Brazil, Russia, India, China, and South Africa… BRICS. The term was originally coined by Goldman Sachs economist Jim O’Neill and refers to the formerly mentioned, who are viewed as rising powers on the global stage. The BRICS countries are known for their significant influence in regional and global affairs, particularly in terms of economics, politics, and development.
The role and contribution of the BRICS is significant to the world economy in terms of population (40%), GDP (25% nominal and US$ 16.039 trillion), land coverage (30%), world trade (18%), and global forex (US$ 4 trillion). The main objectives of the BRICS grouping include promoting cooperation among member countries on goals such as economic growth, development, trade, investment, and political dialogue.
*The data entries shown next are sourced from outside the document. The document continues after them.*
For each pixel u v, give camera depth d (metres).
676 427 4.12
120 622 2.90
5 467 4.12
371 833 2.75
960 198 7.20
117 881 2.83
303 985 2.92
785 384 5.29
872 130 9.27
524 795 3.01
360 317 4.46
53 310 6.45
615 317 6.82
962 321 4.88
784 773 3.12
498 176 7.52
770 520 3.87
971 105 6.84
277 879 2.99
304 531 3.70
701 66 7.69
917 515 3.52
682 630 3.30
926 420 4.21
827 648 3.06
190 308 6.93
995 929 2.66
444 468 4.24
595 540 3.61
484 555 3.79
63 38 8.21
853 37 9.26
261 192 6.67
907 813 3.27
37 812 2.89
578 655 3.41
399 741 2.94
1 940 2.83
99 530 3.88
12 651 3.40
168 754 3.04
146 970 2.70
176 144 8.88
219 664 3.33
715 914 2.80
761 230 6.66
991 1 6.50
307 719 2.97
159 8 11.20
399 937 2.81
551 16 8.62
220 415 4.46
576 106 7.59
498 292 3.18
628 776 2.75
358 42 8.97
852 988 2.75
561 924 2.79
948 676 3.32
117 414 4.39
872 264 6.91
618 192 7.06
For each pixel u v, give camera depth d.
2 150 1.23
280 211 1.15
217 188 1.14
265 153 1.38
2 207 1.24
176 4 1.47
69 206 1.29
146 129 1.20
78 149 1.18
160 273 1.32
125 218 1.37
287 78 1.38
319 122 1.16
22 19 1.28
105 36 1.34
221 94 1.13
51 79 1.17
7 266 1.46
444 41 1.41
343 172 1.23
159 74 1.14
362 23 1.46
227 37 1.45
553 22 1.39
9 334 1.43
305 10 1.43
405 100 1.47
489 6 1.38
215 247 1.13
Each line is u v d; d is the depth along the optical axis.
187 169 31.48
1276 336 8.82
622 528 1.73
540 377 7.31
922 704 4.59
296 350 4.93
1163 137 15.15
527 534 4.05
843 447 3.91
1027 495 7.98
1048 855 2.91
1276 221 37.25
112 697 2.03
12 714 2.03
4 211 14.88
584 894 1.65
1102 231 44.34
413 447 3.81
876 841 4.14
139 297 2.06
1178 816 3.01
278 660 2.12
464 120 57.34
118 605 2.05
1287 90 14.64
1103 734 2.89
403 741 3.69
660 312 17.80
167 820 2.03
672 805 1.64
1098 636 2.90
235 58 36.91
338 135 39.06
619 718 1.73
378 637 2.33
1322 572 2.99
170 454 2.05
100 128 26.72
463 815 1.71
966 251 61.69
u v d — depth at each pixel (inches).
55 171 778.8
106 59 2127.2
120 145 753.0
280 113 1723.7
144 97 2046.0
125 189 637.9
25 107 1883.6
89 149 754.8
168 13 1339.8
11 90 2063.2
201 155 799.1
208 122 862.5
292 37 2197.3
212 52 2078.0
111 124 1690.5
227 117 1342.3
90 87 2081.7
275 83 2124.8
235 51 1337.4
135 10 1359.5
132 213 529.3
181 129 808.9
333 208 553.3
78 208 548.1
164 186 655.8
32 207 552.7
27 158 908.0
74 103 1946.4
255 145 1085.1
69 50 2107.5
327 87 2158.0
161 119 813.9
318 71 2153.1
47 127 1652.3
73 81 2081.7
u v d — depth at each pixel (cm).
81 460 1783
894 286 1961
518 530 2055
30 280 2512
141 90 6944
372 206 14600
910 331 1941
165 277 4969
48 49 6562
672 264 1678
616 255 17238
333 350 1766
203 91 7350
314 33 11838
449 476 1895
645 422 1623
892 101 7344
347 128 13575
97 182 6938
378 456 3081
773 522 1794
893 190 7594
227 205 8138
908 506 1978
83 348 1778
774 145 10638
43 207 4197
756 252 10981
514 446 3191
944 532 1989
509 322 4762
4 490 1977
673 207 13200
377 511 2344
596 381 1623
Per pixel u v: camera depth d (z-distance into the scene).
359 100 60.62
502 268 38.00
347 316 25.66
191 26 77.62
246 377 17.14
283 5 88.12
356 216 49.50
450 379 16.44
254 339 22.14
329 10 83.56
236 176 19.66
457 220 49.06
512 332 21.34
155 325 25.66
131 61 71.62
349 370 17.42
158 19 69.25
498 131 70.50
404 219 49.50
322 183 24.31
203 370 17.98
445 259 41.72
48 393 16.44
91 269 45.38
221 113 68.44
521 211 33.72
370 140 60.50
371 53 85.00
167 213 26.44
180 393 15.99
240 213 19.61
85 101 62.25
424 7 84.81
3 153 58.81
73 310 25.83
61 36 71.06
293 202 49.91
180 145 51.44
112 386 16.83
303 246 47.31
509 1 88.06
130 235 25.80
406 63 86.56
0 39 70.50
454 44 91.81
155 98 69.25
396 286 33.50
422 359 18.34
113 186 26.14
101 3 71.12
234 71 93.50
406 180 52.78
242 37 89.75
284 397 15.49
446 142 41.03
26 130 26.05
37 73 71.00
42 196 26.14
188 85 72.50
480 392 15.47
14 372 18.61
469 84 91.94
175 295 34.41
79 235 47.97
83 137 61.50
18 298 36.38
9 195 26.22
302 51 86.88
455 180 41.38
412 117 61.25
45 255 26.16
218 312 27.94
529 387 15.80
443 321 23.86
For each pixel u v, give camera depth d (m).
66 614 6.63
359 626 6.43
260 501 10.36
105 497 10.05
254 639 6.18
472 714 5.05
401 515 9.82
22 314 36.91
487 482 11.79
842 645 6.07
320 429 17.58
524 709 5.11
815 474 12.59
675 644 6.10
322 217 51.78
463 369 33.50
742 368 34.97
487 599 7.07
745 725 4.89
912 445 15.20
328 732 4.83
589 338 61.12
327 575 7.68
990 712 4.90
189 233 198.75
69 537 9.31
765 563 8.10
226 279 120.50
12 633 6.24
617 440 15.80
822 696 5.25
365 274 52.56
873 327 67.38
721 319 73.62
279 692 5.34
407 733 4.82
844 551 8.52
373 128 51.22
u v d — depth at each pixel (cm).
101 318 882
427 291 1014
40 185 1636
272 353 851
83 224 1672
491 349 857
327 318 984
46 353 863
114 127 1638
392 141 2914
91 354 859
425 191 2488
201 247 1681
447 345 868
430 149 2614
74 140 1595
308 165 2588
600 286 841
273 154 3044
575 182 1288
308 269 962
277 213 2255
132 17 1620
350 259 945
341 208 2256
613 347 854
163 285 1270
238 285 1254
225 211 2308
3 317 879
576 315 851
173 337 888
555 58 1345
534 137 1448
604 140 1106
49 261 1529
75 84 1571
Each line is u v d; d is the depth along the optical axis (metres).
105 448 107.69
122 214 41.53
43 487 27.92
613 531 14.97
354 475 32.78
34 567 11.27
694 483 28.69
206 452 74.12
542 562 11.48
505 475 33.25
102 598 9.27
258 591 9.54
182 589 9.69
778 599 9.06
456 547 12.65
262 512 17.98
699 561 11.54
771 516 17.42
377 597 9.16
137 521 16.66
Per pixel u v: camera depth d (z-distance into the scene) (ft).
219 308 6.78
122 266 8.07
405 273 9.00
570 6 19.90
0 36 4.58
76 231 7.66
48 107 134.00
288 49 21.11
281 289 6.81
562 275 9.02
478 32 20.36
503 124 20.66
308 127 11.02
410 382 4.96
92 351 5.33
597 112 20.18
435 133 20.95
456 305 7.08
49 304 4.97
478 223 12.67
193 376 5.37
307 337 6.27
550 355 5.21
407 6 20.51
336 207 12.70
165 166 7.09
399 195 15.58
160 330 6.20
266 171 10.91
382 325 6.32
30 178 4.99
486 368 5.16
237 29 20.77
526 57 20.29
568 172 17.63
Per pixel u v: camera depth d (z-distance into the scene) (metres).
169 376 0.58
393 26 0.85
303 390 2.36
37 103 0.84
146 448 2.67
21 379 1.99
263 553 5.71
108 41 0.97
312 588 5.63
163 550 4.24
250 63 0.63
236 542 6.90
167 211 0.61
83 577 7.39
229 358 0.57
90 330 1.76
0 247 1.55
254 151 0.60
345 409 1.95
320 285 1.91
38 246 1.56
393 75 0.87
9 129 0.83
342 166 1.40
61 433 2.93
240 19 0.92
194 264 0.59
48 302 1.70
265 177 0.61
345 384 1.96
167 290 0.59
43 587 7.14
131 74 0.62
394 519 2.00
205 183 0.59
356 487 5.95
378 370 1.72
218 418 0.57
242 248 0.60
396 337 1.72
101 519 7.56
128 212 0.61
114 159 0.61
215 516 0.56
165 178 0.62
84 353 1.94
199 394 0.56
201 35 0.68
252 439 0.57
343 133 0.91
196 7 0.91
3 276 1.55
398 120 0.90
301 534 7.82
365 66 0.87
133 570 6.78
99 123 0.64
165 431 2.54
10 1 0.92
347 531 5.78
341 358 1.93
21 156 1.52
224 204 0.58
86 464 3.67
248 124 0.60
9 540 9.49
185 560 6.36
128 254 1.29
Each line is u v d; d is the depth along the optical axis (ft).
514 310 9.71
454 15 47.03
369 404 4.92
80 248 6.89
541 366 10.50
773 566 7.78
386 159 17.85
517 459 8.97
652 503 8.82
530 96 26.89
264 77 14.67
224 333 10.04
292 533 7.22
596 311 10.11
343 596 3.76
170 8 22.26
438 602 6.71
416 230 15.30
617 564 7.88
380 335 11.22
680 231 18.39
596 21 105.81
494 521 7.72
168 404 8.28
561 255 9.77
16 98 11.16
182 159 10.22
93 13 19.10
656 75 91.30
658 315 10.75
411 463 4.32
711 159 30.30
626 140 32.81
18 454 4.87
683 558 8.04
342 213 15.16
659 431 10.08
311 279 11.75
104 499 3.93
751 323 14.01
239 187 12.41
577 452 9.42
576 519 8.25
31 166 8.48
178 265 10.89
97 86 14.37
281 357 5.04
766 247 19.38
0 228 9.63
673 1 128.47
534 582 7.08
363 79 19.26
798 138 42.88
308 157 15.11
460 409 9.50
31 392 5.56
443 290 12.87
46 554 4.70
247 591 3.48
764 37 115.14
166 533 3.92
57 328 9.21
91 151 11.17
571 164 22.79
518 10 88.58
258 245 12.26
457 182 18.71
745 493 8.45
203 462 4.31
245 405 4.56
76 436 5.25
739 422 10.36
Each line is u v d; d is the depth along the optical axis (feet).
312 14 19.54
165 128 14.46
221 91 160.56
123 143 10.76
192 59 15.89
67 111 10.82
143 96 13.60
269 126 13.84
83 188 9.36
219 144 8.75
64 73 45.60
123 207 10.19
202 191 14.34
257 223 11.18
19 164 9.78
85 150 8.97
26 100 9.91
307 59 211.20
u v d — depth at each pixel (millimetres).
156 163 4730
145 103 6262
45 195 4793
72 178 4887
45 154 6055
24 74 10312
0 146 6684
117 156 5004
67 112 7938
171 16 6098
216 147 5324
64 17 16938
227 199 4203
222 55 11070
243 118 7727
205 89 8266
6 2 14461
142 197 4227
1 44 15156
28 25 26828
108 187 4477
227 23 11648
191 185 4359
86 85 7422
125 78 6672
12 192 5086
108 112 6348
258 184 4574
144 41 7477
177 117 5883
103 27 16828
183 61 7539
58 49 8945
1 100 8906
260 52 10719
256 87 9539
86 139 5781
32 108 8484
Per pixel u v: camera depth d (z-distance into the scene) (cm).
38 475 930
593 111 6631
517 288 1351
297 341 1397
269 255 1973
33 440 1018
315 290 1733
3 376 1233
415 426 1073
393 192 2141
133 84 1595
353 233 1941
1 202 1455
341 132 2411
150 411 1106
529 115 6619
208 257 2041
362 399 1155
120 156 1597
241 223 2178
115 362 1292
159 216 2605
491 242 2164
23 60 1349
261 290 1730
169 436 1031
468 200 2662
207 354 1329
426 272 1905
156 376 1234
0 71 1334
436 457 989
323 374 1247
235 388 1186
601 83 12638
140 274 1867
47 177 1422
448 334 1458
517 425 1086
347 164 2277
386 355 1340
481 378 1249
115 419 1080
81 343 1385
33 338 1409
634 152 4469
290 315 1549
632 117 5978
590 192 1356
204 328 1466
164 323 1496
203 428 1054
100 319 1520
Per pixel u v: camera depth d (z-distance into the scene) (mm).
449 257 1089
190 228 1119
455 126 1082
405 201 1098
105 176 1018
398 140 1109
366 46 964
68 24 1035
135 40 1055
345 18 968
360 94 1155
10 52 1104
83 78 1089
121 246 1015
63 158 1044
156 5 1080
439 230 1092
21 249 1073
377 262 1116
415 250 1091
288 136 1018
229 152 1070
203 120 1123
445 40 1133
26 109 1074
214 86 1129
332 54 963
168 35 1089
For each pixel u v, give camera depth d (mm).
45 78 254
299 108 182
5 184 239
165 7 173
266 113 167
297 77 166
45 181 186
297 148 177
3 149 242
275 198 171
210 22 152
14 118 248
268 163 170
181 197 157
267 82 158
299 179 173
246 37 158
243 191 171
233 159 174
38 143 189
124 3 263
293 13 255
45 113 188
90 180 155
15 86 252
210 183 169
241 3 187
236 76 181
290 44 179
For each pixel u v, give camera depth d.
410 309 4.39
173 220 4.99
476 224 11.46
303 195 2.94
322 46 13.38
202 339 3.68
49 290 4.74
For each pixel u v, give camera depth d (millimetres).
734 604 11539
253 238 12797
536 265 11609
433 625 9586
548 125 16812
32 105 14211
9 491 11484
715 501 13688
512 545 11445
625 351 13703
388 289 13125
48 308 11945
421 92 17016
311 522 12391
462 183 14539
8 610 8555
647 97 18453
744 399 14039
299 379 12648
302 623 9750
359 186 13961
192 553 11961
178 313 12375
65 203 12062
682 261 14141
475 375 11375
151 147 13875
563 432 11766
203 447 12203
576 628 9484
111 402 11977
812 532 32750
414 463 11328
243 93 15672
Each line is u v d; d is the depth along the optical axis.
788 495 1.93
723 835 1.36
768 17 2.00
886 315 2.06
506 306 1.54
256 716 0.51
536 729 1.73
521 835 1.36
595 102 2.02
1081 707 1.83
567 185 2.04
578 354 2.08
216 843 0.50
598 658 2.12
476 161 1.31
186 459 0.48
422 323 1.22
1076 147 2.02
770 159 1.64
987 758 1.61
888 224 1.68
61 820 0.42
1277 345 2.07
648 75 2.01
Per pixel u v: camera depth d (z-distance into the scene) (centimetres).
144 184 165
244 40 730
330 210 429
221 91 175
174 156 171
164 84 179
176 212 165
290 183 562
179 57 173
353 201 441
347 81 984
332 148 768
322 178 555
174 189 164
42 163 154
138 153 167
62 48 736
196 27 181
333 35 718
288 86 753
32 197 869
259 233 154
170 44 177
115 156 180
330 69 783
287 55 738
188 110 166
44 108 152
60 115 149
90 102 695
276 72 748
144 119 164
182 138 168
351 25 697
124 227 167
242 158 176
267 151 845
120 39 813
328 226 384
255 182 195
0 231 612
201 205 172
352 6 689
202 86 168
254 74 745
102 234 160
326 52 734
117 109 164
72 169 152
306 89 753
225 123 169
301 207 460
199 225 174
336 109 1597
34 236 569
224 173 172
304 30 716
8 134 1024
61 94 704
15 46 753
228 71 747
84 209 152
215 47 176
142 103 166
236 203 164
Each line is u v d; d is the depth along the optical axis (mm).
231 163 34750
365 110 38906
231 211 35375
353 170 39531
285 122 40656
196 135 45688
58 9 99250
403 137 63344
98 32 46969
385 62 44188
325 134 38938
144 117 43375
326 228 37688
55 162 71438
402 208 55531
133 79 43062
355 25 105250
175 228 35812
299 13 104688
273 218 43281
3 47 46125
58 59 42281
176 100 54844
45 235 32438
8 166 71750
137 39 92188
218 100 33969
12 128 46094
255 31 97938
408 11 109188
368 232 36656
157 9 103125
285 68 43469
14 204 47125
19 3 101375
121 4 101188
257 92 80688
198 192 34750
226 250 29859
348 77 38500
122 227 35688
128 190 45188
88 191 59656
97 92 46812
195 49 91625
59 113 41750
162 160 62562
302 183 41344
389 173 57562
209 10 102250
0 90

BRICS leaders hold annual summits to discuss issues of mutual interest, cooperation, and strategy. Over time, the agenda of these summits has expanded to include discussions on global financial redirection, climate change, cybersecurity, and other major international issues. BRICS held their most recent Summit from August 22nd through 24th in Johannesburg, South Africa to discuss the “de-dollarization” of the collective countries among other topics. Although there have been suggestions of creating a new currency, it is more likely that they’ll continue to trade using their own local currencies and provide financing through the New Development Bank.
What does this do for the global economic order?
For starters, it highlights differences between the West and the BRICS countries. The BRICS Summit attempts to work towards a system that is adjacent to the West’s and is open to new members who strive for representation on the global stage. The further development of BRICS initiatives additionally aim to influence the restructuring of the global economic and political order that the West has primarily held the reins on since the end of World War II.